The internet has one consequence: it has reminded us that we’re not just local, state, or national citizens, but global or worldwide citizens, too – and what we do in say, the state of Florida (in the US) can be read about in Italy within seconds. The World Wide Web, contra Google’s belief, cannot be treated as a single county or state or territory. It connects all states, countries, and continents.

Individual right versus collective rights: the future impact of the right to be forgotten ruling

Google has never wanted the responsibility of overseeing the right to be forgotten ruling: “You guys are now in charge of editing what’s out there in the world. In the past that’s not a responsibility we felt we had,” said Google CEO Larry Page last year in a New York Times interview. No one could have foreseen the EU ruling, but when you’re the search engine giant, it comes with the territory.

Apart from the issues of being forgotten and the reasons for that, there is another political issue lurking: that of individual rights versus collective rights. Up until now, the individual has always taken a back seat to the world as a whole (“the greatest good for the greatest number” is the mantra of Americans.). With the EU’s ruling and the French CNIL’s request for Google, the rights of the individual are being placed above those of the world.

The individual wants certain incriminating information to be deleted, but what about the rights of daycares to know about a child molester – and prevent that person from being hired? What about the rights of trucking companies to know that a potential driver has a history of drunk driving and is responsible for killing three families in three separate head-on collisions 15 years ago? Don’t you think those companies or, a school, for example, should have access to that information so as to prevent the hire of a person who could put thousands of child lives in danger (if not kill them)?
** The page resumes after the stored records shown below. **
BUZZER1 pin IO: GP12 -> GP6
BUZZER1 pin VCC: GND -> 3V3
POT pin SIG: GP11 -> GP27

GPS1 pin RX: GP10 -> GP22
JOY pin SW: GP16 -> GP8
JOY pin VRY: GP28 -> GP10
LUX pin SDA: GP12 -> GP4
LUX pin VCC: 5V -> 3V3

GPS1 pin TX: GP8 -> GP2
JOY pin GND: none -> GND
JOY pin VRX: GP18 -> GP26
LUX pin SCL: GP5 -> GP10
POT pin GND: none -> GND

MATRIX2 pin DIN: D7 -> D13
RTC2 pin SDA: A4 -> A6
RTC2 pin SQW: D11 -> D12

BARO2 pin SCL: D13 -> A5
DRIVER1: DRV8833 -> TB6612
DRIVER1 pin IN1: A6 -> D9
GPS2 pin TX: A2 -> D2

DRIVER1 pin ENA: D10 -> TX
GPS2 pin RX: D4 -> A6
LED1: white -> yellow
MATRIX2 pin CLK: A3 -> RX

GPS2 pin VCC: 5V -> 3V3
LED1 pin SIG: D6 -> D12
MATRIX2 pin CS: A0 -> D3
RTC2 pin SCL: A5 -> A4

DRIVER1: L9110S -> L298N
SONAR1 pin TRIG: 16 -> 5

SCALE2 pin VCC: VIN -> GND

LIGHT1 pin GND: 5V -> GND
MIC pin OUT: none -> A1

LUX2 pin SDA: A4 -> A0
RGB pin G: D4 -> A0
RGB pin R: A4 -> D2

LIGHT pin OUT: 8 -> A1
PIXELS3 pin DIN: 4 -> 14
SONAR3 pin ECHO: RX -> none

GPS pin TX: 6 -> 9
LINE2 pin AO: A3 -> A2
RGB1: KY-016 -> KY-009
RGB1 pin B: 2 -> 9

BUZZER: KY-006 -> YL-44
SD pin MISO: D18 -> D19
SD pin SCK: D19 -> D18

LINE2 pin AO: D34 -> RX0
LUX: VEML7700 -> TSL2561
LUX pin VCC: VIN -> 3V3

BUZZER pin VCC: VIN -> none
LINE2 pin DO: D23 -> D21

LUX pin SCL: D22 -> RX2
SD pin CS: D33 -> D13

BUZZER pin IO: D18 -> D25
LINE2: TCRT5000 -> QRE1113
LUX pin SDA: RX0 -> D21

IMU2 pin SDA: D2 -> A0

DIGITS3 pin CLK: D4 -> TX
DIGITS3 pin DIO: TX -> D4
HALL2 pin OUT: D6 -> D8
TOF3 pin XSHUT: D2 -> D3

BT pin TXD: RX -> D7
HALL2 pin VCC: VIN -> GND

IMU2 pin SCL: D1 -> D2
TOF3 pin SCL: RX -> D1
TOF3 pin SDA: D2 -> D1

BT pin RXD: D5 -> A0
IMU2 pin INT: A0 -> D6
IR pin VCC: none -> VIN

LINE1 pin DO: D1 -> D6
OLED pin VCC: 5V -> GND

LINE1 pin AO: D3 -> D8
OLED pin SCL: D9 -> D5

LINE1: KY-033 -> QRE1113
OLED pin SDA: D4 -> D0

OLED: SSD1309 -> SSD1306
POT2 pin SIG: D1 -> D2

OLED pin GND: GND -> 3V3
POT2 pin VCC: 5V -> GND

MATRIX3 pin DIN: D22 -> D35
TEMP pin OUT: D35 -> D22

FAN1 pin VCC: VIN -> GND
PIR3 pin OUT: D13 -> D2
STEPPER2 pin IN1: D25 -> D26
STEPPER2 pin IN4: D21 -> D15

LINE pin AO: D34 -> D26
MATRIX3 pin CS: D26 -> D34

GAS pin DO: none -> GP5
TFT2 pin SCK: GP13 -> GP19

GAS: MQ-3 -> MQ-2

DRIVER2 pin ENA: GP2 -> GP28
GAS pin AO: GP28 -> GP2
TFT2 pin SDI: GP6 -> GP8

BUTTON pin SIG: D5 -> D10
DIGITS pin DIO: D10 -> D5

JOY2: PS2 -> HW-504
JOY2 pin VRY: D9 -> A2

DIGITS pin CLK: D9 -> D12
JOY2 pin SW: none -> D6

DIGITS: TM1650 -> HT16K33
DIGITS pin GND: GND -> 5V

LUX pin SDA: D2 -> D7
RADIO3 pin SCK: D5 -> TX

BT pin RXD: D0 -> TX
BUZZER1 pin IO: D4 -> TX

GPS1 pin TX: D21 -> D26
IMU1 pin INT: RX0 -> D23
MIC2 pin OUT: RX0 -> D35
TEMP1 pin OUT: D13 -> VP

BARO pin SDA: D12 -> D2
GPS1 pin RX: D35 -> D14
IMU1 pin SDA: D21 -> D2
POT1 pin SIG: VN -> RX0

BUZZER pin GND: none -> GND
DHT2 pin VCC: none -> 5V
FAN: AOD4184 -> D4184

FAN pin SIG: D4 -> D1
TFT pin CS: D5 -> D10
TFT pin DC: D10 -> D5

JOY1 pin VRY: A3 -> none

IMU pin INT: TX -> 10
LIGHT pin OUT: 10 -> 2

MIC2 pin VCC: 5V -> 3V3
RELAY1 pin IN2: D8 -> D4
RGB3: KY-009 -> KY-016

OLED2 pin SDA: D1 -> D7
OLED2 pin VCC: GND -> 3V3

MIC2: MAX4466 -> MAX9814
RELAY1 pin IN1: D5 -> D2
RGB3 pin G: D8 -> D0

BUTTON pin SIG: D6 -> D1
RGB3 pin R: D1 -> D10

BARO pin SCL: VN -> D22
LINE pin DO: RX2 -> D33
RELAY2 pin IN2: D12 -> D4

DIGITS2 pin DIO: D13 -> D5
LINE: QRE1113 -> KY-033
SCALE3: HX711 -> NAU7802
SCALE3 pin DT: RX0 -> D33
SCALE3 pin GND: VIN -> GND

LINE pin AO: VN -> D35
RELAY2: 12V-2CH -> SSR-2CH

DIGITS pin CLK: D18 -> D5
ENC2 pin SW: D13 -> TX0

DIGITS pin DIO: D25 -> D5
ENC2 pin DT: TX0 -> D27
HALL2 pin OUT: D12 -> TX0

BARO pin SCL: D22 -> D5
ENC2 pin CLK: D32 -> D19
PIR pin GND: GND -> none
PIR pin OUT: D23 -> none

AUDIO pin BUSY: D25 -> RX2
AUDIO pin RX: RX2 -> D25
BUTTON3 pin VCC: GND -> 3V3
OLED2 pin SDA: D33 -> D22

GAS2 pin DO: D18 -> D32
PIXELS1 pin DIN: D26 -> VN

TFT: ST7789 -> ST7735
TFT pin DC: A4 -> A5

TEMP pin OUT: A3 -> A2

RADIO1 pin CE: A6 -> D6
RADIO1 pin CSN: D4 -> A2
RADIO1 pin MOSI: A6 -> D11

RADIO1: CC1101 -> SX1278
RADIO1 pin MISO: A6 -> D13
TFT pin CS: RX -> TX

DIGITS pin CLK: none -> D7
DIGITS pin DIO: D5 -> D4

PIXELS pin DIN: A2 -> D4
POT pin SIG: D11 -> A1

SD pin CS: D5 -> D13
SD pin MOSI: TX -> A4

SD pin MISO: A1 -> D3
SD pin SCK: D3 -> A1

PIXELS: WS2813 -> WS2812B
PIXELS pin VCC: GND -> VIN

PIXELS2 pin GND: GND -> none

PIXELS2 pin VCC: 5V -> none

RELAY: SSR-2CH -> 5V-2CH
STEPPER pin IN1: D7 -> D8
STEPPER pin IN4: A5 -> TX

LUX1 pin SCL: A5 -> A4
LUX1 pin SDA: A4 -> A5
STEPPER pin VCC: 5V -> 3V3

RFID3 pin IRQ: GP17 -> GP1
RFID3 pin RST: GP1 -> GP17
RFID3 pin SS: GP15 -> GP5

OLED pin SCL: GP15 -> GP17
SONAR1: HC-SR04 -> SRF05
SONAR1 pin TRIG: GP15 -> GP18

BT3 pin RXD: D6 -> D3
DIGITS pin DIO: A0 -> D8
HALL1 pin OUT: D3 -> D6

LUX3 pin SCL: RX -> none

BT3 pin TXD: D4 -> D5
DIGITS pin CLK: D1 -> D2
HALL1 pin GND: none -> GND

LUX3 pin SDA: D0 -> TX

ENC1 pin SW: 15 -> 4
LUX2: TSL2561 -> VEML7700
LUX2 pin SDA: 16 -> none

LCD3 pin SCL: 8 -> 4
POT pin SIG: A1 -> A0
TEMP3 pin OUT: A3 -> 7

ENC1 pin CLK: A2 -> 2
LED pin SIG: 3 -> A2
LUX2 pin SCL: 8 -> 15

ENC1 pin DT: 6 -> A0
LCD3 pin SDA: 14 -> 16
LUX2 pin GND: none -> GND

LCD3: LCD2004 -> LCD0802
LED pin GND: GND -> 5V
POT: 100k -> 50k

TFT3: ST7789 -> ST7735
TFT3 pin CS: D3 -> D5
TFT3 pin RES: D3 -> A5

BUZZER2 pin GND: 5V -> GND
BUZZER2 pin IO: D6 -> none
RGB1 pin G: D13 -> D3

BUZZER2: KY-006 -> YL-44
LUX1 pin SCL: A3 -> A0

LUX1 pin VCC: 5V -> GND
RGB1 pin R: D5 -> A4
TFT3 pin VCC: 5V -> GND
What about the rights of national and global pharmaceutical companies to know about a potential hire who’s had a history of drug dealing, mixing drugs, and killing patients before hiring someone who proves to be a fatal mistake? But, if the new ruling makes its way across the world, the interests of the world will take a back seat to the interests of that one individual.

Conclusion

The CNIL request makes sense, in light of the fact that maintaining any access to the removed information is still ultimately a risk for a political candidate running for office, for example. At the same time, however, the question we must ask ourselves is this: is it fair to put the interests of that individual above the interests of the collective world? Should the world be deprived of the knowledge that may incriminate because it’s biased against a perpetrator or potential suspect in a murder case? Should blamed individuals be allowed the right to delete any “black marks” on their reputation on the Web because those indictments are damning?

Growing up, I was taught that actions have consequences that you could never limit the consequences, so you needed to think before you act. The right-to-be-forgotten ruling is making the world rethink the notion that bad acts can haunt you later in life. Is that necessarily a good thing? Perhaps facing those bad actions head-on and accepting the consequences is part of what we need to live as global citizens. Taking away human responsibility and removing the evidence of that may prove to do more harm than good in the long run.